One idea that has been suggested to help the struggling butterfly is intriguing, but far from a certain solution. I-35 bisects the country, north to south, in the middle of the Monarch's central flight path. One of the biggest parcels of public land is highway borders, but this vacant land has been inhospitable to most insect species since it is regularly cut to the non-native roots and doused with herbicides. A plan to convert the land along the 1400 mile length of I-35 to pollinator-friendly habitat would cost between $2.8 to $5 million according to a paper put out by Chip Taylor of Monarch Watch, a conservation organization. There is no current research that supports the success of such a large undertaking. Critics point out that encouraging insects to inhabit the verges of a busy interstate highway will inevitably cause more mortality due to vehicle collisions. In the first specific study of Monarch habitat along highways, University of Minnesota researchers found 60% of studied roadside swatches contained milkweed that feeds Monarch caterpillars, but the number of larvae and caterpillars found there were lower than in prime habitat areas such as parks and backyards that contain many sources of nectar and pollen. One speculative reason for the lower fertility in roadside oases is higher levels of pollution and even noise.

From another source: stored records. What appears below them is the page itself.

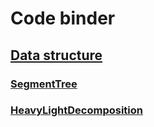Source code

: # Code binder

## [Data structure](https://github.com/eggeek/code_binder/tree/master/DataStructure)
### [SegmentTree](https://github.com/eggeek/code_binder/tree/master/DataStructure/SegmentTree.cpp)
### [HeavyLightDecomposition](https://github.com/eggeek/code_binder/blob/master/DataStructure/HeavyLightDecomposition.cpp)
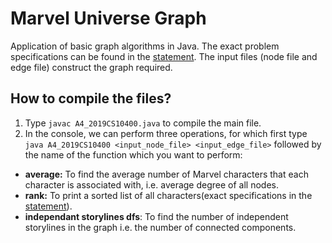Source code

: Marvel Universe Graph
===

Application of basic graph algorithms in Java. The exact problem specifications can be found in the [statement](https://github.com/pshrey795/Graph-Algorithms/blob/main/MarvelGraph/Statement.pdf). The input files (node file and edge file) construct the graph required.

How to compile the files?
---

1. Type `javac A4_2019CS10400.java` to compile the main file.
2. In the console, we can perform three operations, for which first type `java A4_2019CS10400 <input_node_file> <input_edge_file>` followed by the name of the function which you want to perform:

  * **average:** To find the average number of Marvel characters that each character is associated with, i.e. average degree of all nodes.
  * **rank:** To print a sorted list of all characters(exact specifications in the [statement](https://github.com/pshrey795/Graph-Algorithms/blob/main/MarvelGraph/Statement.pdf)).
  * **independant storylines dfs**: To find the number of independent storylines in the graph i.e. the number of connected components.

Nevertheless, the concept has gotten the blessing of the Federal Highway Administration and six Midwestern states. The project even has its own official logo. [left] A Monarch Highway is an uplifting idea as well as a challenging one. If it succeeds in attracting Monarchs and other beneficial insects, it will be naturally beautiful and beneficial, but it is not an entire solution. The indiscriminate use of herbicides and insistence on monocultures as means of maximizing profit has to give way to more sustainable forms of agriculture.